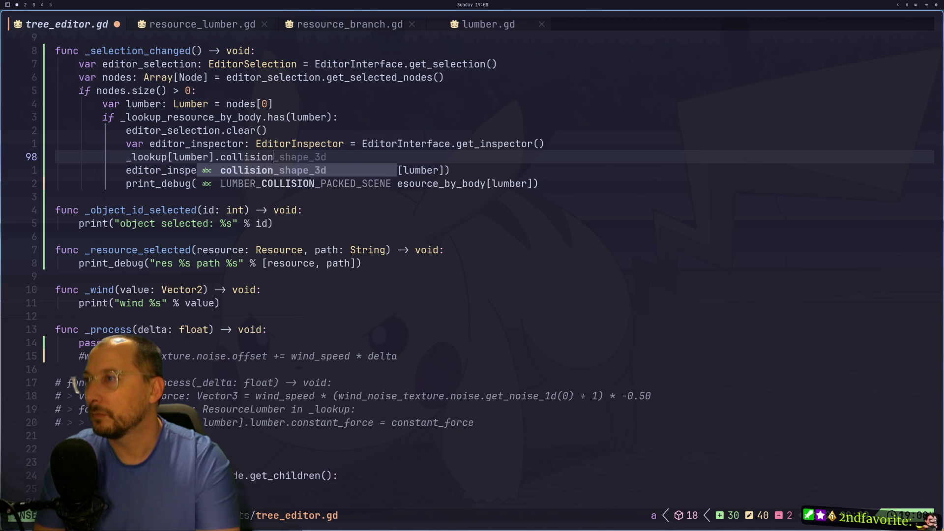
pyautogui.press('Tab')
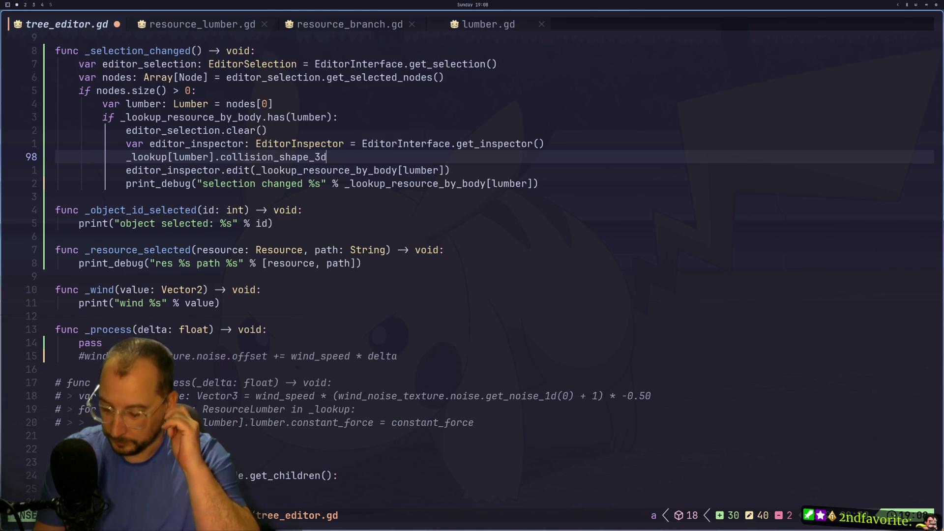
pyautogui.write('.colo')
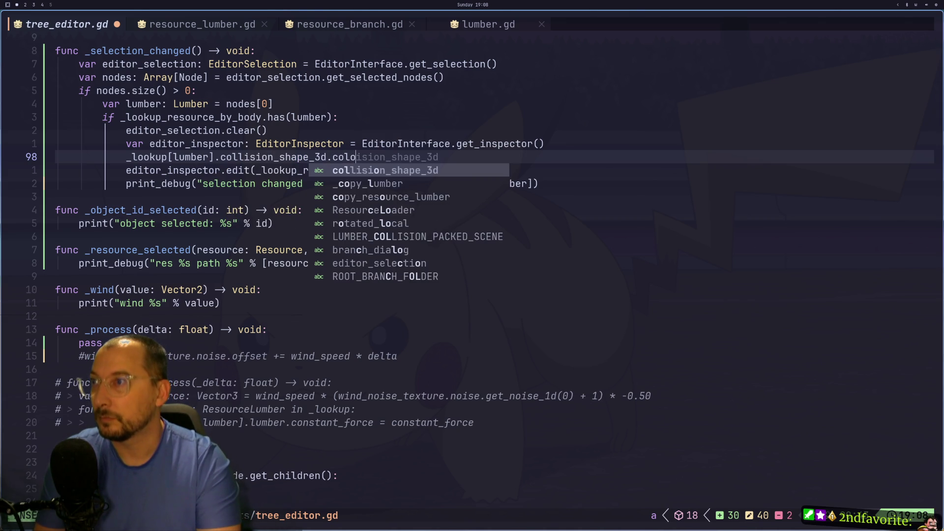
pyautogui.write('r')
pyautogui.press('super+2')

**Work instruction:** Pictures are not part of the copy. Reproduce the lines from the one with "pyautogui.write('.colo')" through the end of the listing above.

**Solution:**
pyautogui.write('.colo')
pyautogui.write('r')
pyautogui.press('super+2')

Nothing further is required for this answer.